Short story reviews for February 2016

Early spring has arrived here, though it seems to have skipped a few steps. By late February, we’re used to seeing the first neon-green shoots of onion grass and crocuses poking through snow. This year, though, we have massive rainstorms and unseasonable heat. It adds an element of the bizarre to picking through the detritus of a Valentine’s Day candy binge while dressed appropriately for a summer picnic. Spending a few hours a day sifting through, or writing in, science fictional and fantasy worlds, it’s hard not to see all the reasons why those seasonal norms are shifting. It’s hard not to fear many of those reasons. It’s harder still to admit to being exhilarated by any of them.


While I Wait by Ayla Al-Bedawi (500 words)
Fantastic Stories of the Imagination, January/February 2016

Every morning after I set the kettle on the stove, I peek through the blinds to check on the dead who have collected on my stoop overnight.

A piece of flash that packs a wallop. The narrator’s world is one of mundane, familiar horror. In other stories we might explore how it came to be, or how it can be resolved, but here Al-Bedawi uses it as a backdrop for a tiny bit of human kindness. No purpose. No mission.


The House of Surrender by Laurie Penny (4100 words)
Der Freitag, January 2016

Not far from here and many lifetimes’ journey away, there is a place called Sanctuary where they grow almonds and avocados and the weather is a perpetual late Spring. The town and its hundred thousand happy folk are watered by a wide, grey, treacherous river, and in that river is an island where no trees grow, and on that island is a house unlike any other.

It has had many names, but the people of Sanctuary have forgotten them.
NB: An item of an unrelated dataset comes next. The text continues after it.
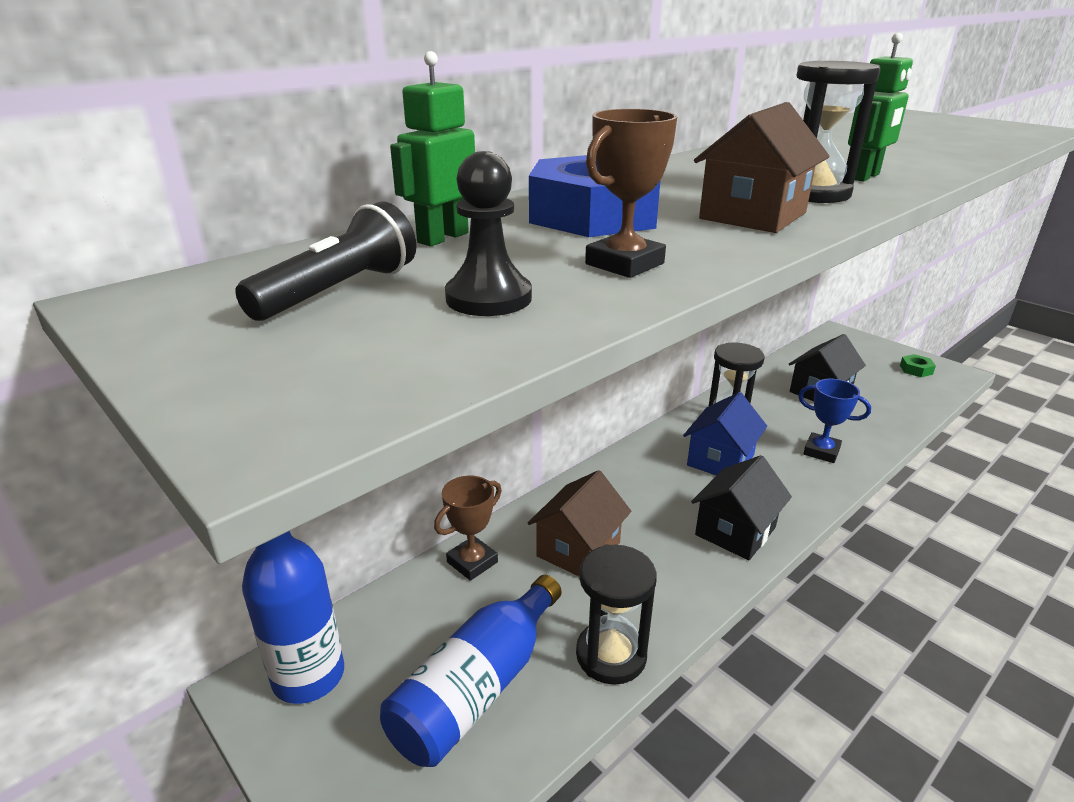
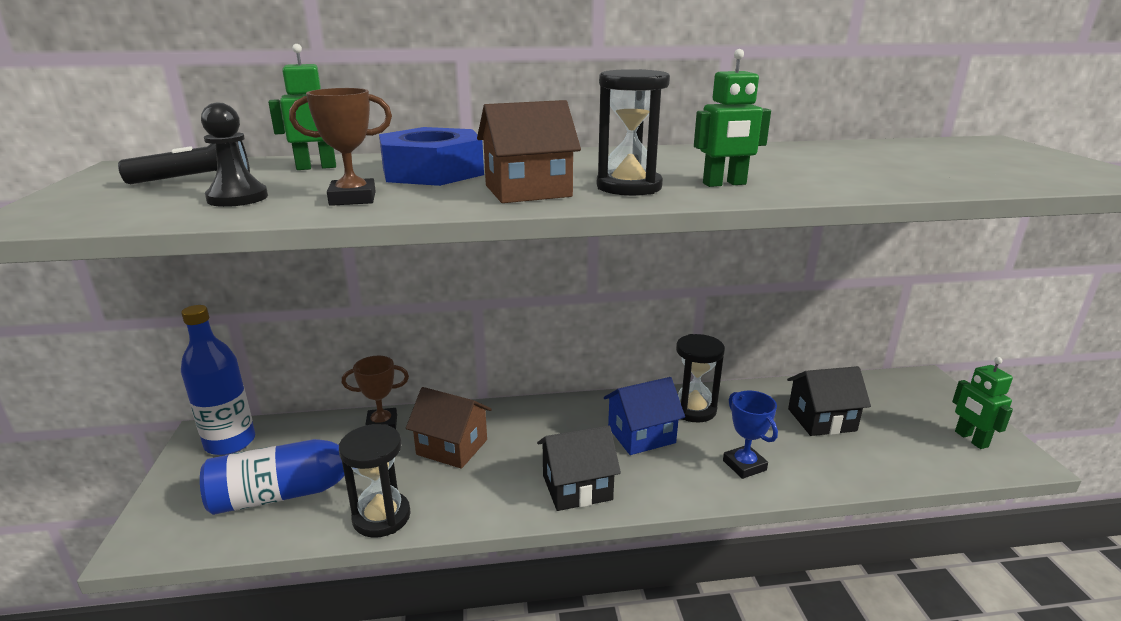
camera: 35 degrees right, 5 degrees down
brown house [528,470,631,576] -> brown house turned 45 degrees clockwise [406,387,492,469]
green nut [900,354,936,377] -> green robot [952,357,1013,449]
They call it the House of Surrender.

Der Freitag is a German site, but don’t worry: this is the English-language version of the story. Unfortunately I no longer remember how it wound up in one of my open tabs, but it was another refreshing and unexpected surprise. Although it is a science-fiction story set in a future world like ours, like Al-Bedawi’s piece, it doesn’t feel like it falls all that far away from a path we’re currently walking. Horrifying, but with a thread of hope. I thought of James Tiptree throughout. Mind that Rape Culture tag at the beginning; it definitely applies.